Wir kommen auf die verschiedenen Stufen der Operation zurük, um die Hauptvorsicht
anzugeben, welche man dabei zu beobachten hat.
Ehe die Metallplatte den Joddämpfen ausgesezt wird, wird sie abgebimst, polirt und
mit reiner Salpetersäure abgewaschen, welche nach der Meinung von Dumas und Pelouze die Wirkung
zu haben scheint, nicht nur die animalischen Stoffe, sondern auch die lezten
Kupfertheile wegzunehmen, so daß das Silber vollkommen rein ist. Um sie den
Joddämpfen auszusezen, bedient man sich einer mit Gaze überzogenen Kapsel, welche
auf den Boden eines anderen Kästchens gestellt wird. Das Experiment fällt besser mit
plattirtem Kupfer als auf Silber aus, was auf die Meinung führen könnte, daß hiebei
die Elektricität eine Rolle spiele; die Metallplatte muß mit einem Rändchen von
gleichem Stoff eingefaßt werden, welches mittelst Nägel befestigt wird; ohne diese
Vorsicht würde das Jod, anstatt sich in eine gleichförmige Schicht zu verbreiten, in
abnehmender Quantität vom Rand gegen den Mittelpunkt sich anhäufen, und die Bilder
würden dann unvollkommen seyn.
Nachdem die Jodschicht, welche nach Dumas nie ein
Milliontel Millimeter Dike erreicht, zum gelben Ton gebracht wurde, welches anzeigt,
daß sie dik genug ist, legt man die Platte in einen mit Thüren schließenden Rahmen,
um sie der Einwirkung des Lichts zu entziehen. Man stellt die Camera obscura gut ein; diejenige, welche in der Akademie vorgelegt wurde,
war mit einem Schieber und mit einem mattgeschliffenen Glase versehen, auf welchem
sich das umgelehrte Bild der Gegenstände darstellte.
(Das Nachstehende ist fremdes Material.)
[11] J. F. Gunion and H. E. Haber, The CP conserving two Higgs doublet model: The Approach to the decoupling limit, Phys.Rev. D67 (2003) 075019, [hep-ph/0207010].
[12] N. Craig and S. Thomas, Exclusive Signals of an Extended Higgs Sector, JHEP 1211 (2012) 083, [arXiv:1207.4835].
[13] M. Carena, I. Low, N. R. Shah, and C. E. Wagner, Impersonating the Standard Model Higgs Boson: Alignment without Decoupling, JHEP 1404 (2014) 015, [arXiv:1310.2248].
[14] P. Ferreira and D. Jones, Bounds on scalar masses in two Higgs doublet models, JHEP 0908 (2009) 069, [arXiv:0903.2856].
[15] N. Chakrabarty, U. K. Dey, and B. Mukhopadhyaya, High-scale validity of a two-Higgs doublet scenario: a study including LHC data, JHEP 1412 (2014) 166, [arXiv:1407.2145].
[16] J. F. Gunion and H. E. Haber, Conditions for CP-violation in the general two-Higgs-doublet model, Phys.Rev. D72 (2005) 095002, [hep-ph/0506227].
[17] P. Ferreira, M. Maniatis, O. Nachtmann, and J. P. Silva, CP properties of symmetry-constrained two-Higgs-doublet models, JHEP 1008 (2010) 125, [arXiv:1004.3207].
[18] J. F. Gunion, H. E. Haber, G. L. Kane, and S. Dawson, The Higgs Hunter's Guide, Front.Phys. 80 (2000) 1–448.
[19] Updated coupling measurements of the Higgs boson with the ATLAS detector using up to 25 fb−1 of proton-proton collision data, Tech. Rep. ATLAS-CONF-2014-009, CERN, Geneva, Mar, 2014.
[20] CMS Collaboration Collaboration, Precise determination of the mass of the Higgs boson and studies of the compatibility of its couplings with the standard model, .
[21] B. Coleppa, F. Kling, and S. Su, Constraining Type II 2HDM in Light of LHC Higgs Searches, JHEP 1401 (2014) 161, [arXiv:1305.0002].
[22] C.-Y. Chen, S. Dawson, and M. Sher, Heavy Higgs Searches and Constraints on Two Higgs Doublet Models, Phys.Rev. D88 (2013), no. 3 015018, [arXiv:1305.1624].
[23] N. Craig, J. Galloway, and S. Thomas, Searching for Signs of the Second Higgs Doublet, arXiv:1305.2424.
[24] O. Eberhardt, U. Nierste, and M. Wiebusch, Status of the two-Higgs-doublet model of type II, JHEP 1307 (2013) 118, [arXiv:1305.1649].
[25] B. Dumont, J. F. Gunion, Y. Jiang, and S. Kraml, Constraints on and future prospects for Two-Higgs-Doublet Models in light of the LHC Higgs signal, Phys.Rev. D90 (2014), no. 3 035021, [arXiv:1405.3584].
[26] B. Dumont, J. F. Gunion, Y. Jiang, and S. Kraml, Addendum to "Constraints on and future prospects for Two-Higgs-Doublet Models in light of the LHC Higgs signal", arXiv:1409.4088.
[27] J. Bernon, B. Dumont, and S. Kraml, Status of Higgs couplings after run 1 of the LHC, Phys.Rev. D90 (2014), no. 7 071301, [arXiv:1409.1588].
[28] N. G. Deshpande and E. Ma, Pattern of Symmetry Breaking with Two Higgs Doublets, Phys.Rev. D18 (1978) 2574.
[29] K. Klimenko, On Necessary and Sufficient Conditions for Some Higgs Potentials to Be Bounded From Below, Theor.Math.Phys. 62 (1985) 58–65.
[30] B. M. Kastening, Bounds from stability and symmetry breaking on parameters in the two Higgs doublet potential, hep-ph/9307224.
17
Man begreift, daß es unnöthig ist, dieß Bild mittelst eines Spiegels umzukehren. Ist
einmal die Camera obscura eingestellt, so sezt man an
die Stelle des mattgeschliffenen Glases den Rahmen, der die Metallplatte enthält,
und nachdem man denselben befestigt hat, öffnet man von Außen nach Innen die oben
erwähnten Thüren. Da die Einwirkung des Lichts auf den so empfindlichen Ueberzug
fast augenbliklich geschieht, so schließt man die Thüren ungefähr eine Minute
nachher wieder zu, und nimmt den Rahmen heraus, dann wird die Platte vom Rahmen
befreit, indem man dieselbe so gut als möglich vor dem Lichte schüzt, und in einer
hiefür zubereiteten Kapsel den Dämpfen des Queksilbers aussezt, welches in einer
Porzellanschale durch eine untergestellte Weingeistlampe erwärmt wird.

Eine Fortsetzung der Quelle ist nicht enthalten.